Outside of the scientific and engineering worlds this was little known and the 
MBA types would use inaccurate "fast floating point" and "intermediate 
rounding" to do monetary calculations with the expected result:  the answer was 
not that which what would be obtained via paper and pencil methods.  Due to the 
difficulties inherent in explaining the why and wherefor of this, the general 
proletariat simply summarized as "don't use floating point for money instead 
use paper and pencil methods such as scaled integer (fixed point) or packed BCD 
arithmetic" because it was much easier to remember than the actual reason for 
the difficulty, and generally cheaper (cost wise and compute time wise) than 
using "proper" floating point properly (plus the fact that a degree in 
mathematics and an understanding of how computers worked was not required, 
significantly reducing the cost of implementation).

Fast forward 25 years and you would these days be hard pressed to find a 
computer that DOES NOT use proper IEEE-754 floating point and that DOES NOT 
default to a minimum of double precision representation and that DOES NOT use 
extended precision internally to ensure that the 1 ULP guarantee is ensured.  
However, the memory of the proletariat is long:  Even though the original issue 
leading to the quaint "do not use floating point for money" aphorism no longer 
exists the problem of knowing "why this was so" still exists.  And the 
propensity to apply intermediate rounding still exists.

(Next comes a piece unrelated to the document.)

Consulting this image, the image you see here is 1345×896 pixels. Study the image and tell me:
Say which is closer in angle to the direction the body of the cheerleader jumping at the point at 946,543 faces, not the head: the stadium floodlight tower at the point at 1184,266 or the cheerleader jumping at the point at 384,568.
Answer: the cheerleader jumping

> Even so, I am curious about the following -

>SQLite version 3.26.0 2018-12-01 12:34:55
>Enter ".help" for usage hints.
>Connected to a transient in-memory database.
>Use ".open FILENAME" to reopen on a persistent database.
>sqlite> .open /sqlite_db/ccc
>sqlite> select sum(amount_cust) from ar_trans where cust_row_id = 4
>and tran_date between '2015-05-01' and '2015-05-31';
>211496.26

>Python 3.7.0 (v3.7.0:1bf9cc5093, Jun 27 2018, 04:59:51) [MSC v.1914
>64 bit (AMD64)] on win32
>Type "help", "copyright", "credits" or "license" for more
>information.
>>>> import sqlite3
>>>> sqlite3.sqlite_version
>'3.26.0'
>>>> conn = sqlite3.connect('/sqlite_db/ccc')
>>>> cur = conn.cursor()
>>>> cur.execute("select sum(amount_cust) from ar_trans where
>cust_row_id = 4 and tran_date between '2015-05-01' and '2015-05-31'")
><sqlite3.Cursor object at 0x000002C1D6BBCF80>
>>>> cur.fetchone()
>(211496.25999999992,)

>With the same version of sqlite3 and the same select statement, why
>does python return a different result from sqlite3.exe?

They do not.  The value is the same.  The SQLite3 shell is simply applying some 
type of "rounding for display" which is using different rules than the 
"rounding for display" that is being used by the Python interpreter.  

Neither is the "actual value" but is a base-10 aproximate representation of the 
base-2 number.

Given that the number is an IEEE-754 double precision floating point number 
with a 53 bit mantissa, Python is displaying the number rounded to 17 digits of 
base-10 decimal precision, and the SQLite3 interpreter is "rounding out" the 
result to 8 digits of base-10 decimal precision.

---
The fact that there's a Highway to Hell but only a Stairway to Heaven says a 
lot about anticipated traffic volume.